Because these physicians have a front row seat to the benefits of VBC and get to take more ownership of it, they are more likely to extend the full benefits delivered by this type of care to every patient regardless of whether they are covered by a VBC agreement. This halo VBC effect has a large, demonstrable impact on patients – in safety, outcomes, satisfaction, and health equity. All patients in an engaged VBC practice get more time with their physician or extended care team, and feel more seen and more cared for. They have access to the education and support that allows them to take more ownership of their health journey. No “haves” and “have nots,” only providers and patients sharing equally in the proven advantages of a holistic VBC practice.

The benefits of this second approach can be seen clearly in the nephrology space. In the nephrology practices we work with, the VBC infrastructure is designed to augment and amplify what practices are already trying to do, adapting to the practice’s workflows. New VBC resources such as embedded care coordinators, additional advanced practitioners, wrap-around transition management services, and patient education materials, are all integrated with physician input and buy-in.

One example of this fully-engaged VBC model comes from a rural nephrology practice in North Carolina that partners with a VBC kidney care management company for support. In rural areas, nephrologists frequently find themselves serving as the only physician who their patients see. To address behavioral health challenges in the area, this practice built out depression screening resources, with the help of their VBC support partners, to help them get comfortable with diagnosing and treating mild depression. This holistic value-based move helped head off many of the substantial effects that behavioral health challenges can have on physical health, well-being, and quality of life.
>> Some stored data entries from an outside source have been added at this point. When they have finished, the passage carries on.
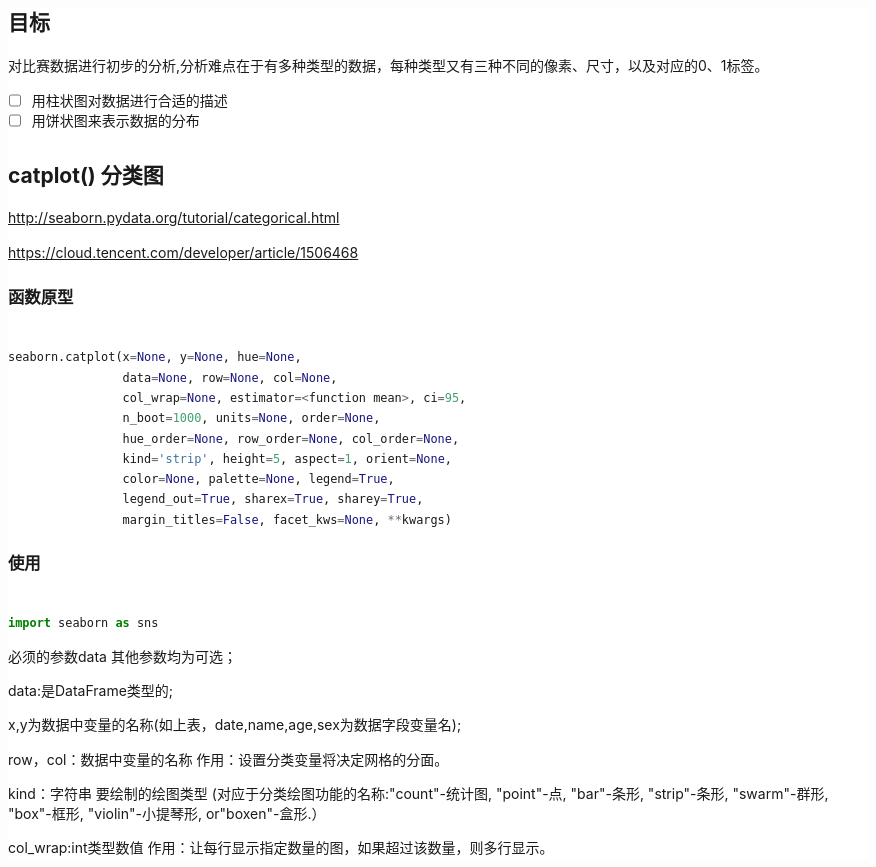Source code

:## 目标
对比赛数据进行初步的分析,分析难点在于有多种类型的数据，每种类型又有三种不同的像素、尺寸，以及对应的0、1标签。

- [ ] 用柱状图对数据进行合适的描述
- [ ] 用饼状图来表示数据的分布

## catplot() 分类图

http://seaborn.pydata.org/tutorial/categorical.html

https://cloud.tencent.com/developer/article/1506468

### 函数原型

``` python

seaborn.catplot(x=None, y=None, hue=None,
                data=None, row=None, col=None,
                col_wrap=None, estimator=<function mean>, ci=95, 
                n_boot=1000, units=None, order=None,
                hue_order=None, row_order=None, col_order=None, 
                kind='strip', height=5, aspect=1, orient=None, 
                color=None, palette=None, legend=True,
                legend_out=True, sharex=True, sharey=True, 
                margin_titles=False, facet_kws=None, **kwargs)


```


### 使用
``` python

import seaborn as sns

``` 

必须的参数data 其他参数均为可选；

data:是DataFrame类型的;

x,y为数据中变量的名称(如上表，date,name,age,sex为数据字段变量名);

row，col：数据中变量的名称
作用：设置分类变量将决定网格的分面。

kind：字符串
要绘制的绘图类型
(对应于分类绘图功能的名称:"count"-统计图, "point"-点, 
"bar"-条形, "strip"-条形, "swarm"-群形, "box"-框形, 
"violin"-小提琴形, or"boxen"-盒形.）

col_wrap:int类型数值
作用：让每行显示指定数量的图，如果超过该数量，则多行显示。
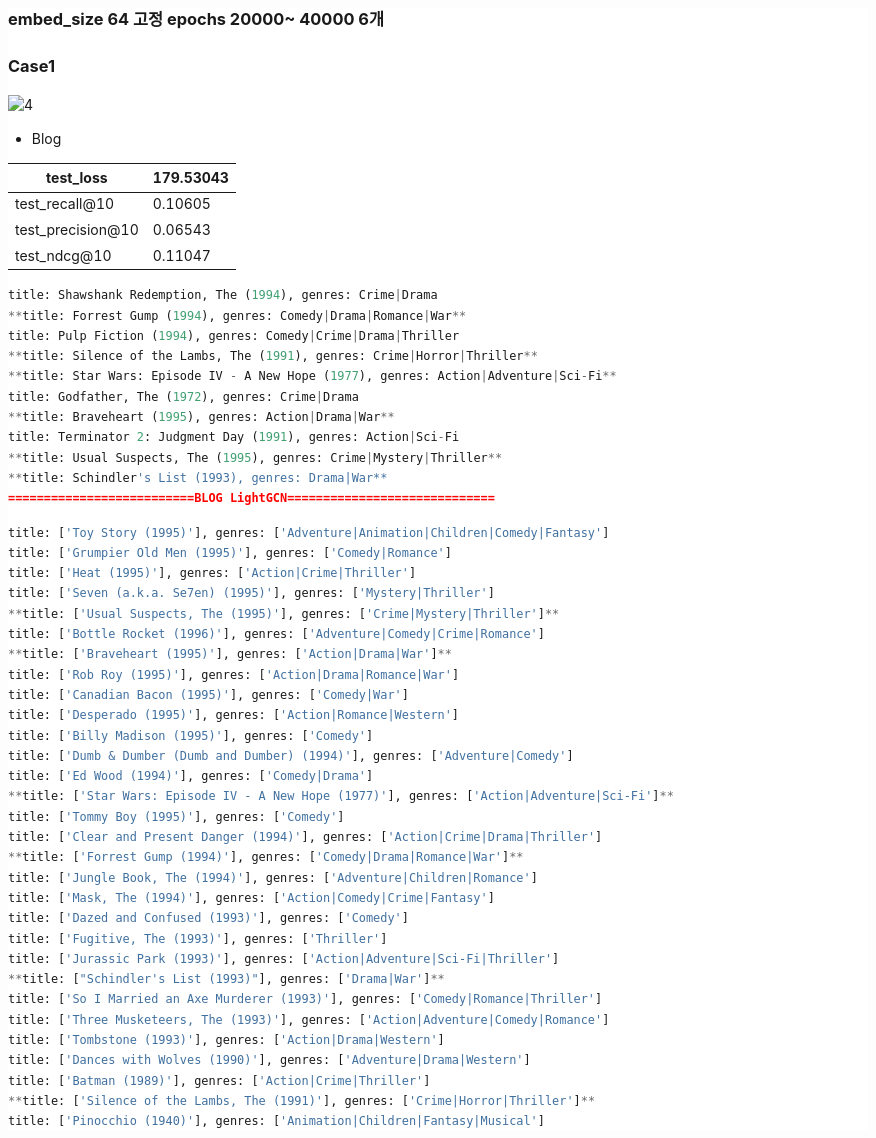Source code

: ### **embed_size  64 고정 epochs 20000~ 40000** 6개

### Case1

![4](https://github.com/junyong1111/AlphaProject-GNN/assets/79856225/496a192e-c7ab-4b96-9a1f-7e170c103457)

- Blog

| test_loss | 179.53043 |
| --- | --- |
| test_recall@10 | 0.10605 |
| test_precision@10 | 0.06543 |
| test_ndcg@10 | 0.11047 |

```python
title: Shawshank Redemption, The (1994), genres: Crime|Drama 
**title: Forrest Gump (1994), genres: Comedy|Drama|Romance|War** 
title: Pulp Fiction (1994), genres: Comedy|Crime|Drama|Thriller 
**title: Silence of the Lambs, The (1991), genres: Crime|Horror|Thriller** 
**title: Star Wars: Episode IV - A New Hope (1977), genres: Action|Adventure|Sci-Fi** 
title: Godfather, The (1972), genres: Crime|Drama 
**title: Braveheart (1995), genres: Action|Drama|War** 
title: Terminator 2: Judgment Day (1991), genres: Action|Sci-Fi 
**title: Usual Suspects, The (1995), genres: Crime|Mystery|Thriller** 
**title: Schindler's List (1993), genres: Drama|War** 
==========================BLOG LightGCN=============================
```

```python
title: ['Toy Story (1995)'], genres: ['Adventure|Animation|Children|Comedy|Fantasy'] 
title: ['Grumpier Old Men (1995)'], genres: ['Comedy|Romance'] 
title: ['Heat (1995)'], genres: ['Action|Crime|Thriller'] 
title: ['Seven (a.k.a. Se7en) (1995)'], genres: ['Mystery|Thriller'] 
**title: ['Usual Suspects, The (1995)'], genres: ['Crime|Mystery|Thriller']** 
title: ['Bottle Rocket (1996)'], genres: ['Adventure|Comedy|Crime|Romance'] 
**title: ['Braveheart (1995)'], genres: ['Action|Drama|War']** 
title: ['Rob Roy (1995)'], genres: ['Action|Drama|Romance|War'] 
title: ['Canadian Bacon (1995)'], genres: ['Comedy|War'] 
title: ['Desperado (1995)'], genres: ['Action|Romance|Western'] 
title: ['Billy Madison (1995)'], genres: ['Comedy'] 
title: ['Dumb & Dumber (Dumb and Dumber) (1994)'], genres: ['Adventure|Comedy'] 
title: ['Ed Wood (1994)'], genres: ['Comedy|Drama'] 
**title: ['Star Wars: Episode IV - A New Hope (1977)'], genres: ['Action|Adventure|Sci-Fi']** 
title: ['Tommy Boy (1995)'], genres: ['Comedy'] 
title: ['Clear and Present Danger (1994)'], genres: ['Action|Crime|Drama|Thriller'] 
**title: ['Forrest Gump (1994)'], genres: ['Comedy|Drama|Romance|War']** 
title: ['Jungle Book, The (1994)'], genres: ['Adventure|Children|Romance'] 
title: ['Mask, The (1994)'], genres: ['Action|Comedy|Crime|Fantasy'] 
title: ['Dazed and Confused (1993)'], genres: ['Comedy'] 
title: ['Fugitive, The (1993)'], genres: ['Thriller'] 
title: ['Jurassic Park (1993)'], genres: ['Action|Adventure|Sci-Fi|Thriller'] 
**title: ["Schindler's List (1993)"], genres: ['Drama|War']** 
title: ['So I Married an Axe Murderer (1993)'], genres: ['Comedy|Romance|Thriller'] 
title: ['Three Musketeers, The (1993)'], genres: ['Action|Adventure|Comedy|Romance'] 
title: ['Tombstone (1993)'], genres: ['Action|Drama|Western'] 
title: ['Dances with Wolves (1990)'], genres: ['Adventure|Drama|Western'] 
title: ['Batman (1989)'], genres: ['Action|Crime|Thriller'] 
**title: ['Silence of the Lambs, The (1991)'], genres: ['Crime|Horror|Thriller']** 
title: ['Pinocchio (1940)'], genres: ['Animation|Children|Fantasy|Musical']
```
Another nephrology practice, also in in North Carolina, is an illustration of the benefits of physician involvement in a VBC model. They have successfully used embedded care coordinators to manage patients’ transition more successfully from late-stage to end-stage kidney disease. Disease progression can be trying for patients. Their disease is complex, resources are limited, patients often are seeing multiple providers, and they don’t feel well, which can affect their adherence. It’s very difficult for the nephrologist, alone, to manage these patients and their many needs. But by intentionally partnering with the care coordinators, and sharing information constantly, the physician is able to guide these patients to a better overall quality of life.

Kidney patients benefit when their physicians are fully bought in and engaged with value-based care. They experience slower disease progression, fewer hospitalizations, remarkable improvements in planned transitions to dialysis, and reduced overall costs of care. Additionally, these patients express more satisfaction with their care team, the education provided, and the resources available to them.

The entire healthcare industry must develop value-based care models which deliver superior clinical outcomes while lowering costs. This is the essence of value-based care. We believe that strategies which closely align with physician practices offer the best chance of achieving sustainable, safe, long-term quality and equity for patients.

George Hart, MD, is the chief medical officer for Interwell Health, a value-based kidney care management company that partners with physicians to reimagine healthcare. He brings three decades of experience in nephrology and as a practicing physician to his role and has worked extensively with physician practices in their transition to value-based care.

Jessica Demaline, MSW, LSW, is senior vice president, Healthcare Operations, for Interwell Health, a value-based kidney care management company that partners with physicians to reimagine healthcare. She has an extensive background in social work and behavioral health and has built a successful record of leading value-based care programs and population health management initiatives.